The most common and popular treatment methods are created around the 12 Step programme, and this is particularly true if you attend AA (Alcoholics Anonymous) or NA (Narcotics Anonymous) meetings. However many of the best rehab centres in the world base their treatment and recovery programmes on a lot more than just the 12 Steps.

The Cabin Addiction Services Group offer inpatient and outpatient addiction treatment centres in Hong Kong, Thailand and soon Australia. These centres treat process, alcohol and drug addictions, focusing on a more holistic, all-encompassing model of treatment. Our treatment programme focuses on three core areas:

  • Cognitive Behavioural Therapy: This allows the programme to be customised for each person’s individual needs. Therapists will not only work on the behavioural aspects of the patient, but also on the cognitive happenings in the brain that are leading to their adverse behavioural problems.
  • 12 Step Programme: This is a programme proven to work on the disease of addiction throughout the world, and hundreds of addicts and professionals in the addiction field will attest to its success as a treatment. At The Cabin, the 12 Step programme is explained in a non-religious way, thus allowing those who are of different religions, or no religion at all, to feel comfortable.
  • Mindfulness Meditation: This is a combination of yoga and meditation that is successfully used to relieve addicts of their cravings, stress and fears. A positive mind-set is one of the most important keys to recovery, and help to prevent relapse.

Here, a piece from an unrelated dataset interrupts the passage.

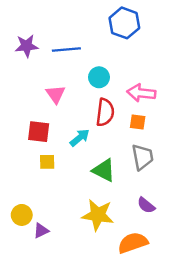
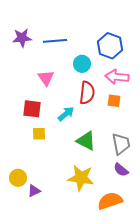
blue hexagon: (124, 23) -> (110, 46), moved
gray trapezoid: (142, 157) -> (121, 144), moved

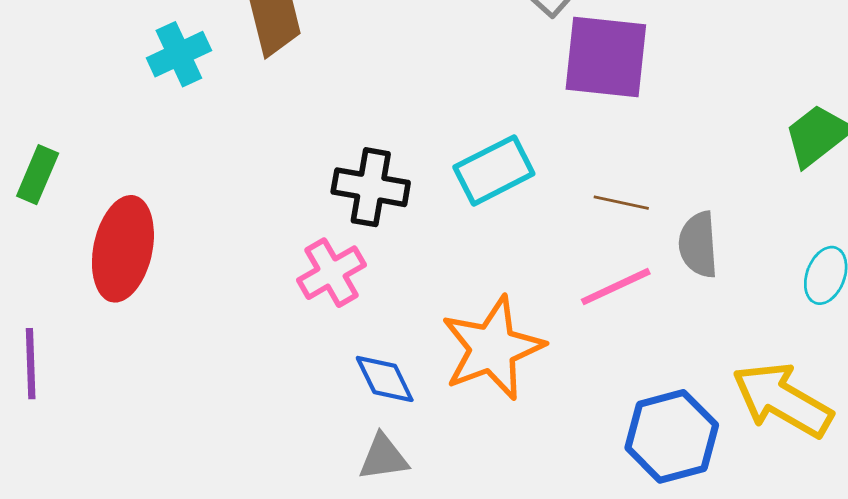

It has been proven over and over again that the disease of addiction is exactly that, a disease. It is a neurological illness that inhibits the user’s thoughts and feelings. However, it is also documented that addiction is not just down to genetics, but factors like environmental situations and age can heighten the risk of developing an addiction problem.

However, with this new wave of technology we are finally starting to understand addiction like never before, and this can only help us move in a direction where addicts are getting the treatment and support they need to make a long and lasting recovery.